The dictionary went through a major revision in 1993 as reform and open-up brought an influx of new expressions. The 1996 version added about 9,000 and deleted 4,000 entries, said Han.

Foreign touches

Today just as some Chinese expressions have found their way into the English speaking world, many foreign expressions are also coming into Chinese conversation.

The latest edition of the Modern Chinese Dictionary has added many expressions that originated in Hong Kong or Taiwan but have gained popularity among the mainlanders. It also included over 200 English acronyms or words and phrases that contain English letters, such as GDP, B2C, DNA or X-ray.

In late August over a hundred scholars and experts complained that the new dictionary had violated related laws and regulations that promote the use of standard Chinese. They also argued that a Chinese dictionary shouldn't contain English words. Some were concerned that the use of foreign words would contaminate the "purity" of the Chinese language.

The dictionary editors found the accusation laughable. They included their foreign words that are widely used in the media and in daily conversations so that people could easily look them up, not to encourage them, said Tan.

The dictionary used to contain phonetic translations of English words. But as time passes, some English words have found proper translations or the equivalent Chinese expressions, while some have remained in common speech. Most people are used to saying CT scan, DNA, or NBA instead of their long, complicated formal translations.

But the government is trying to regulate and promote the use of standard Chinese, at least on formal occasions. The authorities have banned the use of English words or acronyms in Chinese publications. TV sports commentators or news anchors are also not allowed to say NBA on the air but are required to use the full Chinese translation, which is frequently ridiculed by audiences. 

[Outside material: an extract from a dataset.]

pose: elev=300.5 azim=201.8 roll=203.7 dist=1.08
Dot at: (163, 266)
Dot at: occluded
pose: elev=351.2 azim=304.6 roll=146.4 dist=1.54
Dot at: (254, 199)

Overall, the dictionary editors are cautious about adding new words. Most words need to be around for a couple of years and preferably appear in mainstream media or official documents. It would seem that the dictionary is conservative in certain ways, especially when it comes to words with negative connotations or that point to aspects of society the authorities dislike.

While the Chinese word tongzhi, comrade, is now commonly used to refer to gay people, the dictionary didn't include this meaning. Many people, especially the gay community, have voiced objections.

Jiang Lansheng, a lead editor for the dictionary, told media earlier that they didn't include this meaning because they "don't want to promote or draw attention to these things." Offensive words or words reflecting corruption or wrongdoing are also included in the dictionary, but the editors admit they are more cautious with these terms.

But times are changing and there's no telling what might or might not be included in the dictionary in the future, said Tan. "The basic principle is, collect new entries aggressively, but stay safe and sound," he said.